WHAT YOU WILL DO
Please return the listing exactly as it stands, skipping any pictures.

DATASET RECORDS
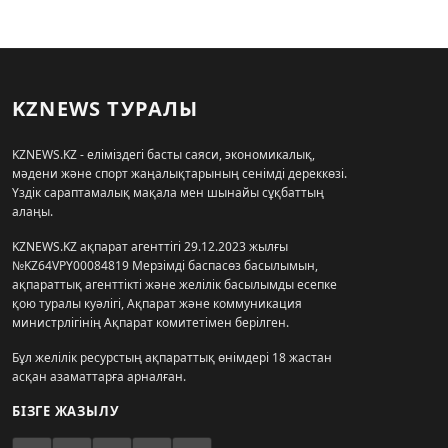
KZNEWS ТУРАЛЫ
KZNEWS.KZ - еліміздегі басты саяси, экономикалық,
мәдени және спорт жаңалықтарының сенімді дереккөзі.
Үздік сараптамалық мақала мен шынайы сұқбаттың
алаңы.
KZNEWS.KZ ақпарат агенттігі 29.12.2023 жылғы
№KZ64VPY00084819 Мерзімді баспасөз басылымын,
ақпараттық агенттікті және желілік басылымды есепке
қою туралы куәлігі, Ақпарат және коммуникация
министрлігінің Ақпарат комитетімен берілген.
Бұл желілік ресурстың ақпараттық өнімдері 18 жастан
асқан азаматтарға арналған.
БІЗГЕ ЖАЗЫЛУ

TASK OUTPUT
KZNEWS ТУРАЛЫ
KZNEWS.KZ - еліміздегі басты саяси, экономикалық,
мәдени және спорт жаңалықтарының сенімді дереккөзі.
Үздік сараптамалық мақала мен шынайы сұқбаттың
алаңы.
KZNEWS.KZ ақпарат агенттігі 29.12.2023 жылғы
№KZ64VPY00084819 Мерзімді баспасөз басылымын,
ақпараттық агенттікті және желілік басылымды есепке
қою туралы куәлігі, Ақпарат және коммуникация
министрлігінің Ақпарат комитетімен берілген.
Бұл желілік ресурстың ақпараттық өнімдері 18 жастан
асқан азаматтарға арналған.
БІЗГЕ ЖАЗЫЛУ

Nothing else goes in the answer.